今ごろはカムチャッカ沖でサケ・マス漁に取り組んでいたはずなのに、津波で陸に打ち上げられてしまった大型漁船を海に戻す作業が始まった。
3日がかりで費用1億円
カツオの水揚げ14年連続して日本一の宮城県・気仙沼漁港では、全長40メートル、約400トンの巨大な漁船「第1明音丸」が港から80メートルほど離れた陸地に横たわってる。これを巨大なクレーン2機で持ち上げる作業が15日(2011年6月)朝から始まった。16か所をワイヤーで固定して持ち上げ、特殊な搬送車に載せて海へ戻す。3日がかりの作業だ。
搬送車も横幅7・5メートル、全長30メートル、車輪は192もある。移送費用は1億円。保険会社が全額負担することが決まった。
作業を見つめながら船主の池田博人さん(36)は、億単位の移送費用では払えないと一時は廃船、解体を決めた。「船が海に戻るのは本当に楽しみ」という。船長も「やっぱり船が生活の糧。船がなければ陸に上がった河童と同じ」と語り、操業再開のメドがついたことを喜ぶ。
搬送車に載せる1日目の作業は11時間かけて終了。17日午前10時半に着水する予定という。ただ、まだ大型漁船4隻が陸で船腹をさらしていて、これらの漁船も海に戻す作業が行われ7月中ごろには終わるという。
カツオ水揚げ来週再開
気仙沼漁港では魚市場の復旧も急ピッチで進められ、「24、5日ごろには再開できそうだ」(漁業組合長)。

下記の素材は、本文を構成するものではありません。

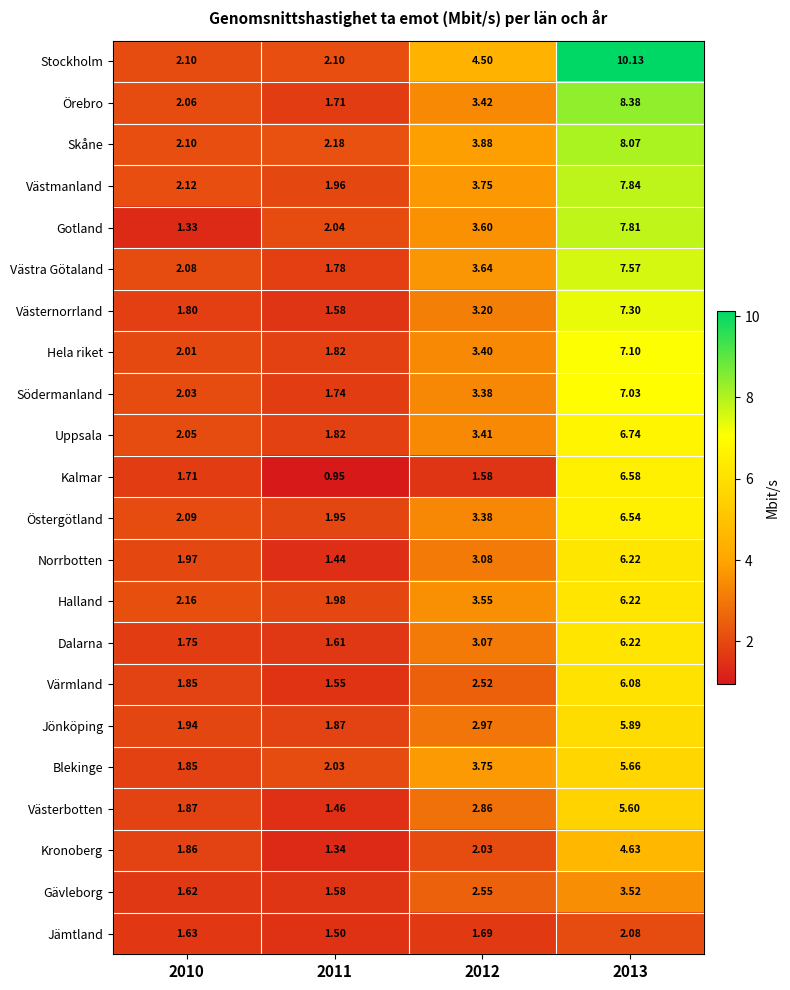

Is the value of Västernorrland at 2013 greater than the value of Värmland at 2012?

Yes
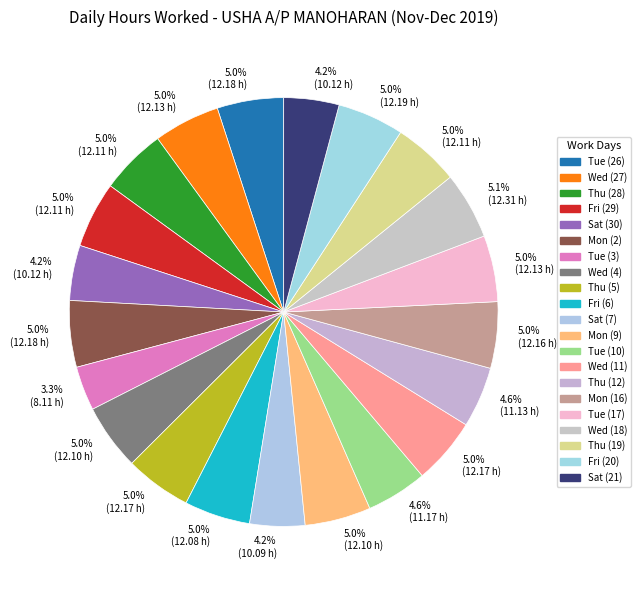

To the nearest percent, what percentage of the pie is Mon (9)?

5%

カツオの水揚げに必要な大量の氷や燃料、カツオの餌をとる網の修復なども急ピッチで進められ、震災前のレベルにはいかないまでも、なんとか再開のメドがついた。しかし、岩手、宮城の被害は250漁港、流出・損壊した漁船は1万8277隻にのぼり、大半はメドがたたない。
司会のみの・もんた「差が出ましたね~。魚市場の再開が予定されているのは岩手県で13市場のうち5つ、宮城県は10市場のうち1つ。国が全力を挙げて漁業を守らないといけないと思います」
批判の矛先は、やはり権力闘争に明け暮れる菅政権内部、そして野党に向けられた。